Cosmic decision theories
Newcomb’s boxes etc
2018-10-23 — 2026-05-05
In which the distinction between causal and evidential decision rules is examined through the lens of mutually predictive agents, with Newcomb’s paradox presented as the animating illustrative case.
Vanilla decision theory is the field that studies the connection of decision to inference. When someone in AI Safety says “decision theory” they don’t want that vanilla stuff. They want the primo cosmic shit.
They are concerned with a very particular set of problems, and a particular set of decision theories, that are relevant to superintelligence, especially agent foundations and alignment. Normie vanilla decision theory is, AFAICT, still included in cosmic decision theory but as kind of a trivial, boring case. Cosmic decision theories are ones that worry about what happens when you have agents that are perfect predictors of each other or whatever, and stuff gets weird and people talk about acausality and argue on the internet.

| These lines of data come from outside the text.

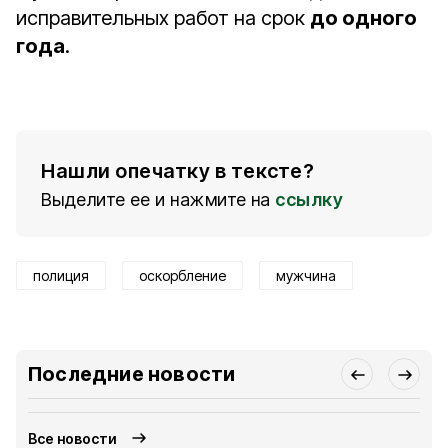
исправительных работ на срок
до одного
года
.
Нашли опечатку в тексте?
Выделите ее и нажмите на
ссылку
полиция
оскорбление
мужчина
Последние новости
Все новости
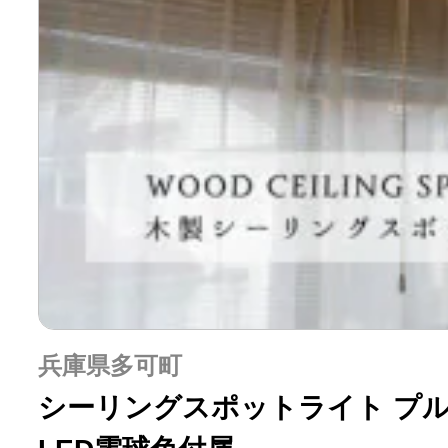
兵庫県多可町
シーリングスポットライト プル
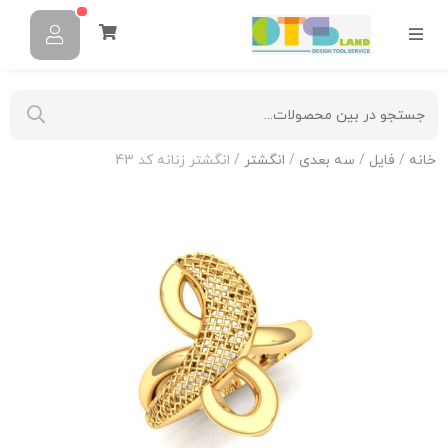
خانه
/
فایل
/
سه بعدی
/
انگشتر
/ انگشتر زنانه کد 43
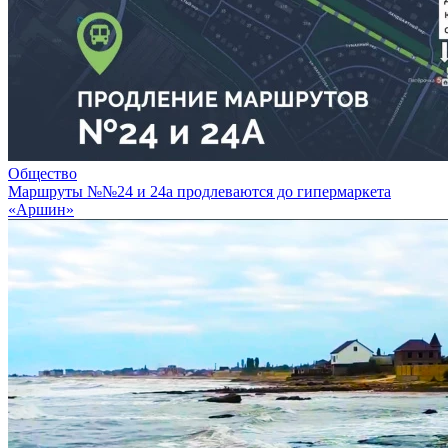
Общество
Маршруты №№24 и 24а продлеваются до гипермаркета
«Аршин»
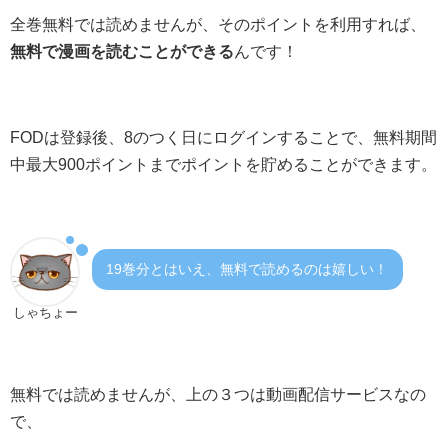
全巻無料では読めませんが、そのポイントを利用すれば、
無料で漫画を読むことができる
んです！
FODは登録後、8のつく日にログインすることで、無料期間
中最大900ポイントまでポイントを貯めることができます。
19巻分とはいえ、無料で読めるのは嬉しい！
しゃちょー
無料では読めませんが、上の３つは動画配信サービスなの
で、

Keyword: Newcomb’s paradox.
There are some brief notes here about cosmic decision theories. Not many though, because I am generally sceptical of the value of these theories; I think they point at something important but lean upon suspect asymptotics. I moreover think it’s bad to lean upon excessively cosmic asymptotics because the intuitions that cosmic decision theories bring about in us (causal versus evidential, for example) map down to very normie settings. We, or at least I, want to talk about agents with evidential-vs-causal-vs-functional-vs-updateless decision rules, but I rather suspect those rules as commonly taught import more weirdness than they need to.
I might be wrong about that, and in fact maybe we do need all that cosmic shit. For now though, I will be kind to my soft money brain and will try to work it through via the not-very-cosmic, basic tools of mechanised decision theory, and then come back to more nakedly cosmic, asymptotic theories if I run into trouble.

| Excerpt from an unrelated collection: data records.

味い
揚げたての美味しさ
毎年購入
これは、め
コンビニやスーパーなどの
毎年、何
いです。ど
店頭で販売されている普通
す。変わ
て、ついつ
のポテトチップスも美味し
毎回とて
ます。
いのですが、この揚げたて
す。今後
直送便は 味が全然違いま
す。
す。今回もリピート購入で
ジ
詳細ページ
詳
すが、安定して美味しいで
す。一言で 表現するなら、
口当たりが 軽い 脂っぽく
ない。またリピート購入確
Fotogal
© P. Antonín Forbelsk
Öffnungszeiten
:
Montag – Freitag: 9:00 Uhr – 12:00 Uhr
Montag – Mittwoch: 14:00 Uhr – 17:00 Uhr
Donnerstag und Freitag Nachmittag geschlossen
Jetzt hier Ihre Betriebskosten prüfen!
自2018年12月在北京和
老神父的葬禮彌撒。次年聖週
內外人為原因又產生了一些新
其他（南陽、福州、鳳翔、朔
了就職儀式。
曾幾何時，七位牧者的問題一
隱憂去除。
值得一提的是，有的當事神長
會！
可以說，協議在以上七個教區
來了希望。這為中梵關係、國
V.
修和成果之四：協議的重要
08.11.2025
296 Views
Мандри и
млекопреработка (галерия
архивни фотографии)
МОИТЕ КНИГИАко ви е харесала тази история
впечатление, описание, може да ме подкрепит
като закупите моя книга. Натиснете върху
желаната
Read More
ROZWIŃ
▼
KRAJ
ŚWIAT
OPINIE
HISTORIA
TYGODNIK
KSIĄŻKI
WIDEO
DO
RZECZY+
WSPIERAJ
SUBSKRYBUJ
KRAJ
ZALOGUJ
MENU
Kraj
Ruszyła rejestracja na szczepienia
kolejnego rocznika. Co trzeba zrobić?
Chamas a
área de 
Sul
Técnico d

What do I mean by “cosmic asymptotics”? I’m not sure yet, because I’m still trying to work through this material, but whatever weirdness goes off in your brain when someone talks about Newcomb’s paradox, that’s what I am pointing to. I will endeavour to make precise what I mean when I have found the words and intuition to do so
Those notes follow.
1 Causal vs Evidential decision theory
A reflective twist on game theory looks at decision problems involving smart, predictive agents.
I have had the following resources recommended to me:
- Causal decision theory
- Evidential decision theory
- Veritasium: This Paradox Splits Smart People 50/50
Although their reading list is occasionally, IMO, undiscerning, we might want to start with MIRI’s intro, which at least exists.

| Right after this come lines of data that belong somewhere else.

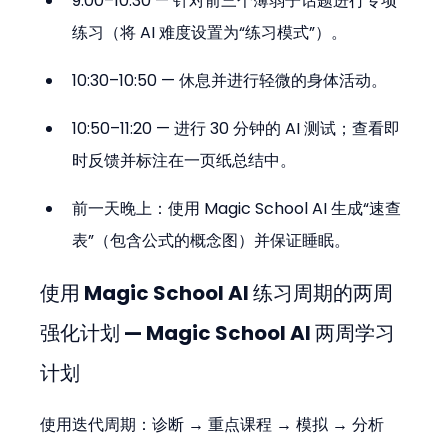
9:00–10:30 — 针对前三个薄弱子话题进行专项
练习（将 AI 难度设置为“练习模式”）。
10:30–10:50 — 休息并进行轻微的身体活动。
10:50–11:20 — 进行 30 分钟的 AI 测试；查看即
时反馈并标注在一页纸总结中。
前一天晚上：使用 Magic School AI 生成“速查
表”（包含公式的概念图）并保证睡眠。
使用 Magic School AI 练习周期的两周
强化计划 — Magic School AI 两周学习
计划
使用迭代周期：诊断 → 重点课程 → 模拟 → 分析 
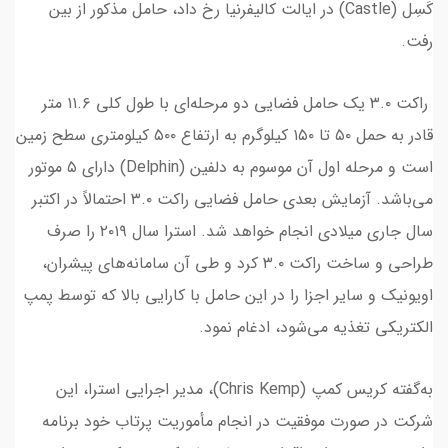
کَسِل (Castle) در ایالت کالیفرنیا رخ داد، حامل مذکور از بین
رفت.
راکت ۳.۰ یک حامل فضایی دو مرحله‌ای با طول کلی ۱۱.۶ متر
قادر به حمل ۵۰ تا ۱۵۰ کیلوگرم به ارتفاع ۵۰۰ کیلومتری سطح زمین
است و مرحله اول آن موسوم به دلفین (Delphin) دارای ۵ موتور
می‌باشد. آزمایش بعدی حامل فضایی راکت ۳.۰ احتمالاً در اکتبر
سال جاری میلادی انجام خواهد شد. استرا سال ۲۰۱۹ را صرف
طراحی و ساخت راکت ۳.۰ کرد و طی آن سامانه‌های پیشران،
اویونیک و سایر اجزا را در این حامل با کارایی بالا که توسط پمپ
الکتریکی تغذیه می‌شود، ادغام نمود.
به‌گفته کریس کمپ (Chris Kemp)، مدیر اجرایی استرا، این
شرکت در صورت موفقیت در انجام مأموریت‌ پرتاب خود برنامه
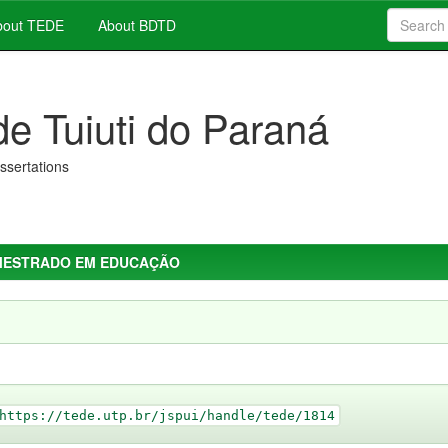
out TEDE
About BDTD
de Tuiuti do Paraná
issertations
MESTRADO EM EDUCAÇÃO
https://tede.utp.br/jspui/handle/tede/1814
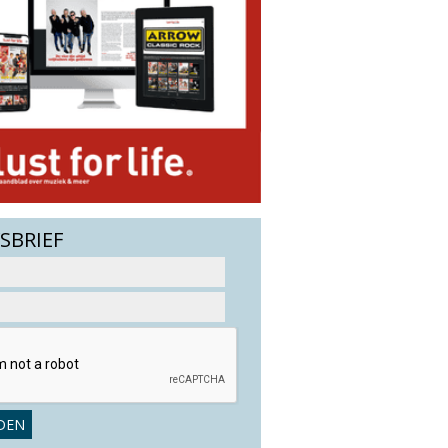
SBRIEF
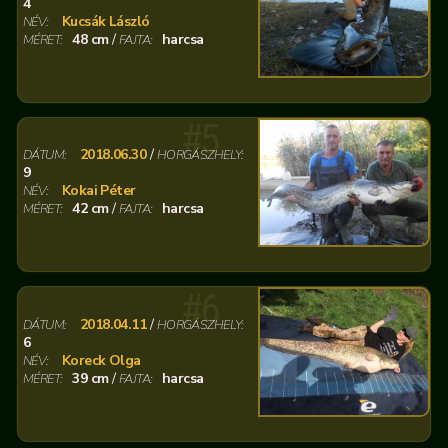
4
Kucsák László
NÉV:
48 cm
/
harcsa
MÉRET:
FAJTA:
#5
2018.06.30
/
DÁTUM:
HORGÁSZHELY:
9
Kokai Péter
NÉV:
42 cm
/
harcsa
MÉRET:
FAJTA:
#6
2018.04.11
/
DÁTUM:
HORGÁSZHELY:
6
Koreck Olga
NÉV:
39 cm
/
harcsa
MÉRET:
FAJTA:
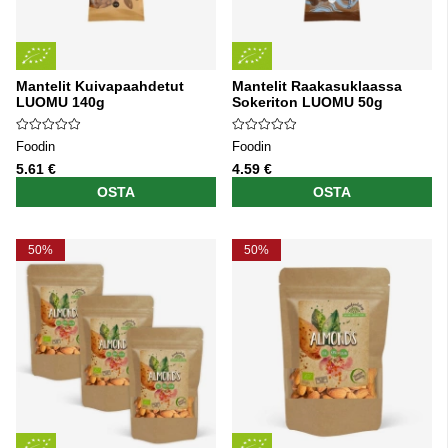
Mantelit Kuivapaahdetut
Mantelit Raakasuklaassa
LUOMU 140g
Sokeriton LUOMU 50g
Foodin
Foodin
5.61 €
4.59 €
OSTA
OSTA
50%
50%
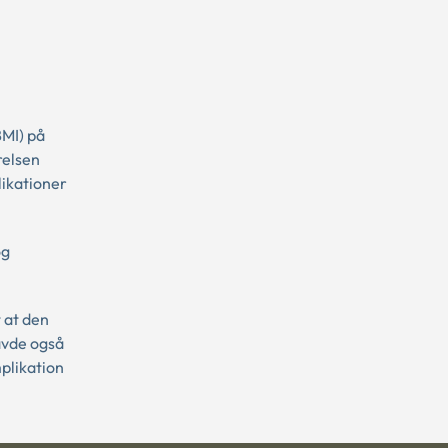
BMI) på
relsen
ikationer
og
 at den
avde også
mplikation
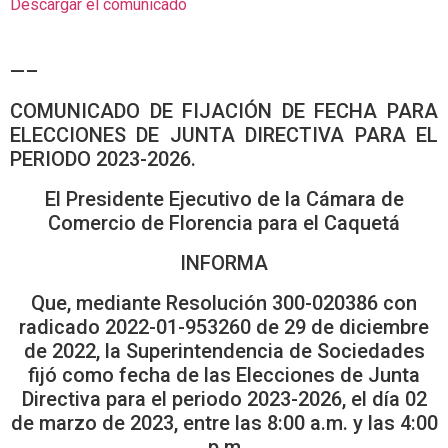
Descargar el comunicado
—–
COMUNICADO DE FIJACIÓN DE FECHA PARA
ELECCIONES DE JUNTA DIRECTIVA PARA EL
PERIODO 2023-2026.
El Presidente Ejecutivo de la Cámara de
Comercio de Florencia para el Caquetá
INFORMA
Que, mediante Resolución 300-020386 con
radicado 2022-01-953260 de 29 de diciembre
de 2022, la Superintendencia de Sociedades
fijó como fecha de las Elecciones de Junta
Directiva para el periodo 2023-2026, el día 02
de marzo de 2023, entre las 8:00 a.m. y las 4:00
p.m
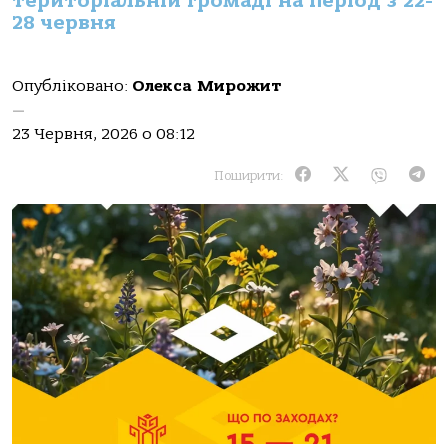
територіальній громаді на період з 22-
28 червня
Опубліковано:
Олекса Мирожит
—
23 Червня, 2026 о 08:12
Поширити:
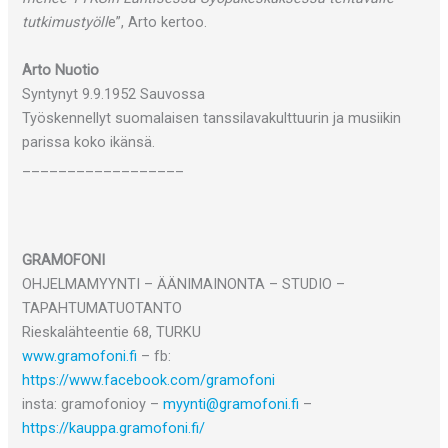
tutkimustyöll
e”, Arto kertoo.
Arto Nuotio
Syntynyt 9.9.1952 Sauvossa
Työskennellyt suomalaisen tanssilavakulttuurin ja musiikin
parissa koko ikänsä.
__________________
GRAMOFONI
OHJELMAMYYNTI – ÄÄNIMAINONTA – STUDIO –
TAPAHTUMATUOTANTO
Rieskalähteentie 68, TURKU
www.gramofoni.fi
– fb:
https://www.facebook.com/gramofoni
insta: gramofonioy –
myynti@gramofoni.fi
–
https://kauppa.gramofoni.fi/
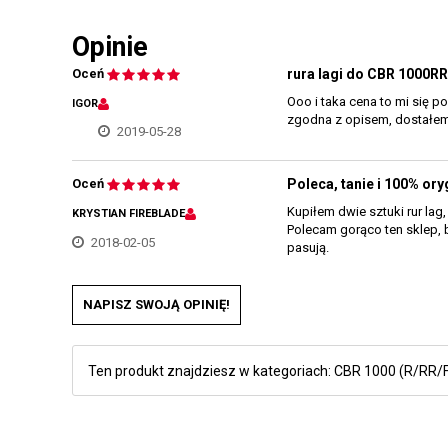
Opinie
Oceń
rura lagi do CBR 1000RR
Ooo i taka cena to mi się p
IGOR
zgodna z opisem, dostałem 
2019-05-28
Oceń
Poleca, tanie i 100% ory
Kupiłem dwie sztuki rur lag
KRYSTIAN FIREBLADE
Polecam gorąco ten sklep, 
2018-02-05
pasują.
NAPISZ SWOJĄ OPINIĘ!
Ten produkt znajdziesz w kategoriach:
CBR 1000 (R/RR/F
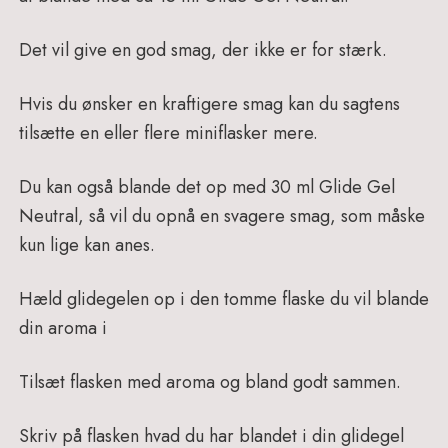
Det vil give en god smag, der ikke er for stærk.
Hvis du ønsker en kraftigere smag kan du sagtens
tilsætte en eller flere miniflasker mere.
Du kan også blande det op med 30 ml Glide Gel
Neutral, så vil du opnå en svagere smag, som måske
kun lige kan anes.
Hæld glidegelen op i den tomme flaske du vil blande
din aroma i
Tilsæt flasken med aroma og bland godt sammen.
Skriv på flasken hvad du har blandet i din glidegel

Existing methods of counterfactual reasoning turn out to be unsatisfactory both in the short term (in the sense that they systematically achieve poor outcomes on some problems where good outcomes are possible) and in the long term (in the sense that self-modifying agents reasoning using bad counterfactuals would, according to those broken counterfactuals, decide that they should not fix all of their flaws).
I haven’t read any of those, though. I’d probably start with Wolpert and Benford (2013); David Wolpert always seems to have a good Gordian knot cutter on his analytical multitool.